**What is expected:** In the entries below, find the line containing "ML даже подойдёт. у нас 76ML, пред" and the line containing "канистры, которые пригодятся в хозяйстве". Copy those two lines and everything between them exactly, and only that.

**Data:**
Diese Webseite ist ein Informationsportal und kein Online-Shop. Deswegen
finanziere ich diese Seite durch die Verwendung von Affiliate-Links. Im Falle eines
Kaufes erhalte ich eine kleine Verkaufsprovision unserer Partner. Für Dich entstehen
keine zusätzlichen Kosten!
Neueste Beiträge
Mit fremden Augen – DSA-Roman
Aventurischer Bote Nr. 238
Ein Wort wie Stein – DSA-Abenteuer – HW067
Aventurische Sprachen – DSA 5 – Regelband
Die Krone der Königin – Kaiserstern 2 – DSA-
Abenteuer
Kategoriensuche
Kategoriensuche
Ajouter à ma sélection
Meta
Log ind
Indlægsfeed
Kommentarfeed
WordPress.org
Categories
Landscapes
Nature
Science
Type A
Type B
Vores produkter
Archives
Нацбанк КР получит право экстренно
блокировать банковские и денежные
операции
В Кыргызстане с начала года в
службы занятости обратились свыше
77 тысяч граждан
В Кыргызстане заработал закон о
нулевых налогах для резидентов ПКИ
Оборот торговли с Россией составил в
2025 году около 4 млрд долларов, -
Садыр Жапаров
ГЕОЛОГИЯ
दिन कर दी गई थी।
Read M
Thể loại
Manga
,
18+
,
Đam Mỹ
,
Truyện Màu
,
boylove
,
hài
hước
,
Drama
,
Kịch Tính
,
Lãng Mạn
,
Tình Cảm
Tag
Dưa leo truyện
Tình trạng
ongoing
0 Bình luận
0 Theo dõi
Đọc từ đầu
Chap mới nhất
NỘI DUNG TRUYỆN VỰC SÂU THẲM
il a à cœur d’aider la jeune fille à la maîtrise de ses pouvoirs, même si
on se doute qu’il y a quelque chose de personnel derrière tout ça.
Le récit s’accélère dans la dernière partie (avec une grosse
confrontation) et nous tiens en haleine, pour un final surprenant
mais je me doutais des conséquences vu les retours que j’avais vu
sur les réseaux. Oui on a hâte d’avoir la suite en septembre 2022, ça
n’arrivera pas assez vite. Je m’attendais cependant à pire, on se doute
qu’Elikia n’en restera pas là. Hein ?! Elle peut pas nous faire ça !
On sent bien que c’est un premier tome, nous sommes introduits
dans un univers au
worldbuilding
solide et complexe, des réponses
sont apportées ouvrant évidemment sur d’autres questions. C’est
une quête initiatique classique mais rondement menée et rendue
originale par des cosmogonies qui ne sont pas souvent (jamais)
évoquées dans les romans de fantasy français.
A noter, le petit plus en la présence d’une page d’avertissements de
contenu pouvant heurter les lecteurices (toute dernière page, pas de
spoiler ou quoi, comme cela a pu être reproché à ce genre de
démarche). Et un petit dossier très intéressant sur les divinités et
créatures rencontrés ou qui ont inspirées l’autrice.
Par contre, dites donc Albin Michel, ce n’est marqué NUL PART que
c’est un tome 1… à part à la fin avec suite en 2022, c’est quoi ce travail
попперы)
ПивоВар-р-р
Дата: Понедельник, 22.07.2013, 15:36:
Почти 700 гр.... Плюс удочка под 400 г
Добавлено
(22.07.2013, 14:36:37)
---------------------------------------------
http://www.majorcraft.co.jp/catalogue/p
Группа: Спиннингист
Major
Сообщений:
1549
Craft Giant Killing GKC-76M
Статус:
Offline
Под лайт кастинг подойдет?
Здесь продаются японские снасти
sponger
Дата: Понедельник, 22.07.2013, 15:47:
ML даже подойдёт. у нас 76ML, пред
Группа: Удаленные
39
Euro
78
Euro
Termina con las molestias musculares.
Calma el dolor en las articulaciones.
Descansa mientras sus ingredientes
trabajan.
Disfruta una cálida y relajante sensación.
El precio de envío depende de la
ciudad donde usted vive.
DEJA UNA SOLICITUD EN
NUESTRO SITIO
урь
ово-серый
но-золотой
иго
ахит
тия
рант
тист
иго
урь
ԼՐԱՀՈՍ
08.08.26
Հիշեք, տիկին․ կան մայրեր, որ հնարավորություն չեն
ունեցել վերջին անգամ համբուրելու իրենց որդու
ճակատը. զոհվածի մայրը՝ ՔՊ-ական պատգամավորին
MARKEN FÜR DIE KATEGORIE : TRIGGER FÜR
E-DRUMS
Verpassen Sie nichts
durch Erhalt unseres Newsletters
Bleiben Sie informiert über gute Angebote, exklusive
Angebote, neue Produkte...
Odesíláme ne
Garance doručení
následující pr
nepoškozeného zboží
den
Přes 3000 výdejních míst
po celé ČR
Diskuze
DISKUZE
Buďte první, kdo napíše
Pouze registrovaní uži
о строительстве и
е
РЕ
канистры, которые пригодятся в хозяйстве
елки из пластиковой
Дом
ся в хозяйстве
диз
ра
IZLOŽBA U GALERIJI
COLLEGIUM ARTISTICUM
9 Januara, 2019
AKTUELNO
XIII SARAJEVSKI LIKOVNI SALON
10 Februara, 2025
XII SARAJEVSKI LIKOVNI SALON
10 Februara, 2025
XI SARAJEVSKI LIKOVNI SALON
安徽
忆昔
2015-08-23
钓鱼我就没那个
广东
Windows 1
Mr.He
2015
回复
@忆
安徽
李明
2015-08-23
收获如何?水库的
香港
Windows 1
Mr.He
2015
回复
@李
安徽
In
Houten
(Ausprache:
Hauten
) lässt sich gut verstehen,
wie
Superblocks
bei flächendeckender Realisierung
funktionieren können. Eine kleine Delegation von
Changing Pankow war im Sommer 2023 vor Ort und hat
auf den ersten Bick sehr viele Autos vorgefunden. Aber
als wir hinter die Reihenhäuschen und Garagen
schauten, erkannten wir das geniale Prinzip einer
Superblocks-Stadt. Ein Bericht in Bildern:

**Exercise response:**
ML даже подойдёт. у нас 76ML, пред
Группа: Удаленные
39
Euro
78
Euro
Termina con las molestias musculares.
Calma el dolor en las articulaciones.
Descansa mientras sus ingredientes
trabajan.
Disfruta una cálida y relajante sensación.
El precio de envío depende de la
ciudad donde usted vive.
DEJA UNA SOLICITUD EN
NUESTRO SITIO
урь
ово-серый
но-золотой
иго
ахит
тия
рант
тист
иго
урь
ԼՐԱՀՈՍ
08.08.26
Հիշեք, տիկին․ կան մայրեր, որ հնարավորություն չեն
ունեցել վերջին անգամ համբուրելու իրենց որդու
ճակատը. զոհվածի մայրը՝ ՔՊ-ական պատգամավորին
MARKEN FÜR DIE KATEGORIE : TRIGGER FÜR
E-DRUMS
Verpassen Sie nichts
durch Erhalt unseres Newsletters
Bleiben Sie informiert über gute Angebote, exklusive
Angebote, neue Produkte...
Odesíláme ne
Garance doručení
následující pr
nepoškozeného zboží
den
Přes 3000 výdejních míst
po celé ČR
Diskuze
DISKUZE
Buďte první, kdo napíše
Pouze registrovaní uži
о строительстве и
е
РЕ
канистры, которые пригодятся в хозяйстве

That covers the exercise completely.